▶ [Set problem] Put every line of these records into a numbered list, leaving out any blank lines.

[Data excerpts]

----

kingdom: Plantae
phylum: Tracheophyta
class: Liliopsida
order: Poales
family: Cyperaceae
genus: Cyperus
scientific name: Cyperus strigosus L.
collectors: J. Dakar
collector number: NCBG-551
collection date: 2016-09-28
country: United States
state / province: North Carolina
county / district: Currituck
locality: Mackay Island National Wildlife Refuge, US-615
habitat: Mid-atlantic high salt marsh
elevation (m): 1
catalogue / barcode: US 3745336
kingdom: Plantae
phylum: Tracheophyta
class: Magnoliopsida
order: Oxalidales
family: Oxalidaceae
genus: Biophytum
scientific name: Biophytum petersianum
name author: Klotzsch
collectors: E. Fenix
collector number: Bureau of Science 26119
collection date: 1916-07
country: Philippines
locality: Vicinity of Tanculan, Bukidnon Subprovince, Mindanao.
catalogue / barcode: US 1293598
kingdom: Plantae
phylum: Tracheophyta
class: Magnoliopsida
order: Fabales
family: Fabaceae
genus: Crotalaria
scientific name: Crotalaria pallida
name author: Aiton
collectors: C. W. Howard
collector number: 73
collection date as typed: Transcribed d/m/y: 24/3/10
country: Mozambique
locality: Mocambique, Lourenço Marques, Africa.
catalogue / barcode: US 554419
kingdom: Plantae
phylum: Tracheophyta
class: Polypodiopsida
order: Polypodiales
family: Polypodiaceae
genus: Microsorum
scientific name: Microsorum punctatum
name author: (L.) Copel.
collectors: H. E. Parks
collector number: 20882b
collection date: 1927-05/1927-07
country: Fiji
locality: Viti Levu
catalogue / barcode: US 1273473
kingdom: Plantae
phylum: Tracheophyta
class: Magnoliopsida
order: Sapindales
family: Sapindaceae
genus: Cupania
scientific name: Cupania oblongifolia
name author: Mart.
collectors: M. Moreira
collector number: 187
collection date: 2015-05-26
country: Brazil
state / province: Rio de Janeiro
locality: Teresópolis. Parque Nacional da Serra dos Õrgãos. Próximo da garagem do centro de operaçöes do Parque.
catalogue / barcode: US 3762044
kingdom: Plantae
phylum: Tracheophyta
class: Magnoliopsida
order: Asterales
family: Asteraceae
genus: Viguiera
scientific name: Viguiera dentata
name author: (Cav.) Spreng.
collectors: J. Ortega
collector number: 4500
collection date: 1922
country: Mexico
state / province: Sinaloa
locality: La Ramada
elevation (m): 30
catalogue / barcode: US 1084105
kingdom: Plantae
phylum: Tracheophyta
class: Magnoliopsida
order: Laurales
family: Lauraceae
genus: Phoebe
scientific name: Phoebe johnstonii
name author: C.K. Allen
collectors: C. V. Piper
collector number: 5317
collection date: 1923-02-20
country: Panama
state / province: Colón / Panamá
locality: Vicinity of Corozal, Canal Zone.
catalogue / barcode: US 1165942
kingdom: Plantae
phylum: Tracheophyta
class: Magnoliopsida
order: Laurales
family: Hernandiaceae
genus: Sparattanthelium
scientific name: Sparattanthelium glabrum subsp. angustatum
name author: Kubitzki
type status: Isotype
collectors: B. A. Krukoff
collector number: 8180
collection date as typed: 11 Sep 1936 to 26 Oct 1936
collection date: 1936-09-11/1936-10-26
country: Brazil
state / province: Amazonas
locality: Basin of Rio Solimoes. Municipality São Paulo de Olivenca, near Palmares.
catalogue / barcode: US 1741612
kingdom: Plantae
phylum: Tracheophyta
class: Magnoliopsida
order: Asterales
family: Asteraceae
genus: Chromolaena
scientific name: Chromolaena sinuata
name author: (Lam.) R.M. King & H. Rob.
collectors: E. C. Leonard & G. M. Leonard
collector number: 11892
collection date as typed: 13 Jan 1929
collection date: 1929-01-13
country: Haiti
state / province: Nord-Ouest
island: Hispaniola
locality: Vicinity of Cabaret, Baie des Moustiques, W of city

----

▶ [Response to the exercise]
1. kingdom: Plantae
2. phylum: Tracheophyta
3. class: Liliopsida
4. order: Poales
5. family: Cyperaceae
6. genus: Cyperus
7. scientific name: Cyperus strigosus L.
8. collectors: J. Dakar
9. collector number: NCBG-551
10. collection date: 2016-09-28
11. country: United States
12. state / province: North Carolina
13. county / district: Currituck
14. locality: Mackay Island National Wildlife Refuge, US-615
15. habitat: Mid-atlantic high salt marsh
16. elevation (m): 1
17. catalogue / barcode: US 3745336
18. kingdom: Plantae
19. phylum: Tracheophyta
20. class: Magnoliopsida
21. order: Oxalidales
22. family: Oxalidaceae
23. genus: Biophytum
24. scientific name: Biophytum petersianum
25. name author: Klotzsch
26. collectors: E. Fenix
27. collector number: Bureau of Science 26119
28. collection date: 1916-07
29. country: Philippines
30. locality: Vicinity of Tanculan, Bukidnon Subprovince, Mindanao.
31. catalogue / barcode: US 1293598
32. kingdom: Plantae
33. phylum: Tracheophyta
34. class: Magnoliopsida
35. order: Fabales
36. family: Fabaceae
37. genus: Crotalaria
38. scientific name: Crotalaria pallida
39. name author: Aiton
40. collectors: C. W. Howard
41. collector number: 73
42. collection date as typed: Transcribed d/m/y: 24/3/10
43. country: Mozambique
44. locality: Mocambique, Lourenço Marques, Africa.
45. catalogue / barcode: US 554419
46. kingdom: Plantae
47. phylum: Tracheophyta
48. class: Polypodiopsida
49. order: Polypodiales
50. family: Polypodiaceae
51. genus: Microsorum
52. scientific name: Microsorum punctatum
53. name author: (L.) Copel.
54. collectors: H. E. Parks
55. collector number: 20882b
56. collection date: 1927-05/1927-07
57. country: Fiji
58. locality: Viti Levu
59. catalogue / barcode: US 1273473
60. kingdom: Plantae
61. phylum: Tracheophyta
62. class: Magnoliopsida
63. order: Sapindales
64. family: Sapindaceae
65. genus: Cupania
66. scientific name: Cupania oblongifolia
67. name author: Mart.
68. collectors: M. Moreira
69. collector number: 187
70. collection date: 2015-05-26
71. country: Brazil
72. state / province: Rio de Janeiro
73. locality: Teresópolis. Parque Nacional da Serra dos Õrgãos. Próximo da garagem do centro de operaçöes do Parque.
74. catalogue / barcode: US 3762044
75. kingdom: Plantae
76. phylum: Tracheophyta
77. class: Magnoliopsida
78. order: Asterales
79. family: Asteraceae
80. genus: Viguiera
81. scientific name: Viguiera dentata
82. name author: (Cav.) Spreng.
83. collectors: J. Ortega
84. collector number: 4500
85. collection date: 1922
86. country: Mexico
87. state / province: Sinaloa
88. locality: La Ramada
89. elevation (m): 30
90. catalogue / barcode: US 1084105
91. kingdom: Plantae
92. phylum: Tracheophyta
93. class: Magnoliopsida
94. order: Laurales
95. family: Lauraceae
96. genus: Phoebe
97. scientific name: Phoebe johnstonii
98. name author: C.K. Allen
99. collectors: C. V. Piper
100. collector number: 5317
101. collection date: 1923-02-20
102. country: Panama
103. state / province: Colón / Panamá
104. locality: Vicinity of Corozal, Canal Zone.
105. catalogue / barcode: US 1165942
106. kingdom: Plantae
107. phylum: Tracheophyta
108. class: Magnoliopsida
109. order: Laurales
110. family: Hernandiaceae
111. genus: Sparattanthelium
112. scientific name: Sparattanthelium glabrum subsp. angustatum
113. name author: Kubitzki
114. type status: Isotype
115. collectors: B. A. Krukoff
116. collector number: 8180
117. collection date as typed: 11 Sep 1936 to 26 Oct 1936
118. collection date: 1936-09-11/1936-10-26
119. country: Brazil
120. state / province: Amazonas
121. locality: Basin of Rio Solimoes. Municipality São Paulo de Olivenca, near Palmares.
122. catalogue / barcode: US 1741612
123. kingdom: Plantae
124. phylum: Tracheophyta
125. class: Magnoliopsida
126. order: Asterales
127. family: Asteraceae
128. genus: Chromolaena
129. scientific name: Chromolaena sinuata
130. name author: (Lam.) R.M. King & H. Rob.
131. collectors: E. C. Leonard & G. M. Leonard
132. collector number: 11892
133. collection date as typed: 13 Jan 1929
134. collection date: 1929-01-13
135. country: Haiti
136. state / province: Nord-Ouest
137. island: Hispaniola
138. locality: Vicinity of Cabaret, Baie des Moustiques, W of city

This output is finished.